We have to survive their early energy advantage to open the game. It's a FAR, or Fury of Anti-Revenge game. Louisville is going to be incredibly motivated to smack us in the mouth again to reassert the pecking order. That's what happens when a team wins a high profile game on the road or neutral site, particularly if it's an upset or by large margin, and then quickly faces the same team again, but this time at home. The road team assumes it owns the motivational edge based on simpleton revenge. Anti revenge at home is exponentially more powerful, especially early in the season before other variables intervene.
I've bet this angle in the first half since discovering it in 1988. Obviously nothing works every time. But the percentage of covers and number of lopsided wins is startling, far beyond any other angle I've uncovered. It worked easily yesterday in the USC vs. Fresno State game. That's another example of a team winning a lopsided bowl game as small favorite and then hosting the same team to open the season. Early demolition.
I discovered the angle based on Miami's 31-0 shut out of top ranked Florida State in the 1988 opener. The Canes had rallied from 19-3 down to upset the Seminoles 26-25 on the road en route to the national title a year earlier. Miami had so much intensity and ferocity in that 1988 game I realized it had to be a situational variable involved. Didn't take long to figure it out. The home team was enraged that the visitor assumed it could march into their place and take something back, solely due to pathetic fragile revenge.
Suddenly dozens of prior results made sense, college and pro. I was annoyed that I had failed to identify this trend for so many years. The problem is that the media spends so much time fixating on revenge that nobody fails to examine the situations in which revenge doesn't work. Seemingly every losing bettor I know in Las Vegas relies on revenge.
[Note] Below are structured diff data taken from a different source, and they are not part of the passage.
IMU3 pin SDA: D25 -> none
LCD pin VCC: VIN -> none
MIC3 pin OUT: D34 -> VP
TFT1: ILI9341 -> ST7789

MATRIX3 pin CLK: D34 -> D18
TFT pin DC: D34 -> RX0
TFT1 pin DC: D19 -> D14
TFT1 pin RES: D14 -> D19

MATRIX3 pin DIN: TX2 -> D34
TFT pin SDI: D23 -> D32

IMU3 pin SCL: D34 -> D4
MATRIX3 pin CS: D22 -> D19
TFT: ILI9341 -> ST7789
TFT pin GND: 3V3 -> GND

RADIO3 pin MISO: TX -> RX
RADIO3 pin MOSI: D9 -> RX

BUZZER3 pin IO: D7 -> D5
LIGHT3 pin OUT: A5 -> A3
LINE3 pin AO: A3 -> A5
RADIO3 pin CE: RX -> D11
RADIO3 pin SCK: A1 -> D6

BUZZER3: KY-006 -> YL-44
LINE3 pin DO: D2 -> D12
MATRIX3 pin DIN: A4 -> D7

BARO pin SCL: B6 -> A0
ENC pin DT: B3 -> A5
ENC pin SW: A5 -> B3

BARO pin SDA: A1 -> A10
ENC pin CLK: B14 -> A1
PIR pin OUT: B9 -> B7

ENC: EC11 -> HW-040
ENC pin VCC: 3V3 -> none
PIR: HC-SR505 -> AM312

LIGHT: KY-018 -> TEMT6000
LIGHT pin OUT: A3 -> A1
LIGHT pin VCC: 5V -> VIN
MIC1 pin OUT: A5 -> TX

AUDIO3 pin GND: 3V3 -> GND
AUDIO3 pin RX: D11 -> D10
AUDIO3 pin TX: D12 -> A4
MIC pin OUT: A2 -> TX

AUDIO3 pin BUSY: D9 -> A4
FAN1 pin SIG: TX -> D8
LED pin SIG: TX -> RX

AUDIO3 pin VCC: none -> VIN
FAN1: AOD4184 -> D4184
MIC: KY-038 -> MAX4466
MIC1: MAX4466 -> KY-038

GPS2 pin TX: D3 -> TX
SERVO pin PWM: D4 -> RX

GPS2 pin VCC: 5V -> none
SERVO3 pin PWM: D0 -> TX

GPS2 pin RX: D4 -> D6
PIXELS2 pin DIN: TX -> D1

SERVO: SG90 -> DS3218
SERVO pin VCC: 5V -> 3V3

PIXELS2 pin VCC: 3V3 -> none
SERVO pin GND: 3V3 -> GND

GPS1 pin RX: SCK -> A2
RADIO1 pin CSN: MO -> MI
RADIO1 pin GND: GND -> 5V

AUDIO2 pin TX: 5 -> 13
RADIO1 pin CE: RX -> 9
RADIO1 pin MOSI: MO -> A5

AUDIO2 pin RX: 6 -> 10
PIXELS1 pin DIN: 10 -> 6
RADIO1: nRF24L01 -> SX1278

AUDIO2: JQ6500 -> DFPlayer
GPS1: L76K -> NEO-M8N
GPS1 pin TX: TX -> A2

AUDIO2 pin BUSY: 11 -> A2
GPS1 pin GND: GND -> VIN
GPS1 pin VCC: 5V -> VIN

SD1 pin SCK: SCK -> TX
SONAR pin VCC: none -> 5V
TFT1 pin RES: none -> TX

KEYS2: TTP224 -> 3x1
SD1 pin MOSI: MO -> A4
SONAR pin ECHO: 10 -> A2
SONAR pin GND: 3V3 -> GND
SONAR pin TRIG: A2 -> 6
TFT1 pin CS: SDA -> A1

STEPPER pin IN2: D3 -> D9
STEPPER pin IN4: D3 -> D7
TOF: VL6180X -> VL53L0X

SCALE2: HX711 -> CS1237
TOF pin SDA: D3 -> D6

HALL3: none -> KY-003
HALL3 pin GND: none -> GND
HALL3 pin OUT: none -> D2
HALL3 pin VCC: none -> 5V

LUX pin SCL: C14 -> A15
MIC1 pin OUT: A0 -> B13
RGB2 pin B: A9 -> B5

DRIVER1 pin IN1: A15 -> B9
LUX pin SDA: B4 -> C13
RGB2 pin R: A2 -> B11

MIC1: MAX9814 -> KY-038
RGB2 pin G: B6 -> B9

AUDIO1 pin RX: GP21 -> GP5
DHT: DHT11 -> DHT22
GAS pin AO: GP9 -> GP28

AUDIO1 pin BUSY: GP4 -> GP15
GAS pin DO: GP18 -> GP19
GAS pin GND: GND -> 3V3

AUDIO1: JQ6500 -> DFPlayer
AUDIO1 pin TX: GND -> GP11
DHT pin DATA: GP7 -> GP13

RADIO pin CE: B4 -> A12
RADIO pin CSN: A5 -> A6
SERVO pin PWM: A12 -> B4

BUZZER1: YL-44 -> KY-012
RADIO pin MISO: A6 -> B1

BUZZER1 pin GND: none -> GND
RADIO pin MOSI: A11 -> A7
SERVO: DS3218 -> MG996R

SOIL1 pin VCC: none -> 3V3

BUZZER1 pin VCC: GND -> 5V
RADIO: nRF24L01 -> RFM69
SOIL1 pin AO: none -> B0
The great aspect of this angle is you can isolate the games months in advance. I remember when UCLA went to Texas in the mid to late '90s and scored something like 65 or 70 points while winning huge as a big underdog. Texas with Ricky Williams yapped about revenge for a full year, since they had a game at UCLA the following season. Meanwhile, UCLA was so energized in the Rose Bowl they put up 28 points almost immediately in the rematch. I was howling. My favorite recent example was Oregon at Boise State in the opener a few years ago. Same thing. Oregon mouthed off after losing at home to Boise State the prior season. Boise State was so energized in the rematch that Oregon basically couldn't manage a first down in the first half. I don't remember the specifics but they didn't have more than 1 or 2 first downs at halftime. Boise State was shattering the backfield and Chip Kelly was in shock, unaware of the situational scenario he inherited for his first game. That was the LeGarrette Blount post game punch game. Many more examples, too many to detail. Several pro games stood out. Remember when Tomlinson whined after New England celebrated on the San Diego field after pulling out an emotional playoff game? New England hosted San Diego on Monday Night in game two the following year. I couldn't wait. Sure enough, the Patriots shattered San Diego from the outset of the first half.
When this angle fails, it's generally due to talent differential that has changed radically since the prior game. That's our hope tomorrow. It's possible we trump Louisville in basic manpower and their early energy and motivational edge will be quickly nullified. It might help that we have a freshman quarterback. He doesn't know or care anything about that bowl result. If he's rattled and ineffective early he can write it off to early jitters and not anything the opponent is doing.
I merely wanted to point out this angle for anyone who wants to use it down the road. The good news is that the FAR advantage tends to wear off in the second half. Sometimes it's a dramatic reversal once the home team has used up all the frantic energy. You'll remember last season when Stanford dominated Oregon for the vast majority of the game and then tried to give it away in the final 8 minutes. That was another FAR game, albeit deeper into the season. Stanford had upset Oregon in overtime on the road in 2012 as two touchdown underdogs, ruining Oregon's national championship hopes. It was hardly surprising when Stanford pushed Oregon all around in the home FAR rematch and took a 26-0 lead. Then Stanford ran out of steam and barely held on, 26-20.
I have friends in Las Vegas who bet the home team in the first half when these FAR situations show up, and often turn around and wager on the road team at halftime. Very profitable. I sometimes hesitate to mention stuff like this on non-gambling websites because the overwhelming tendency is to use the one immediate example and overreact to the extreme based on the result. That's what bar stool types do. Gamblers understand the value of long term volume and an edge.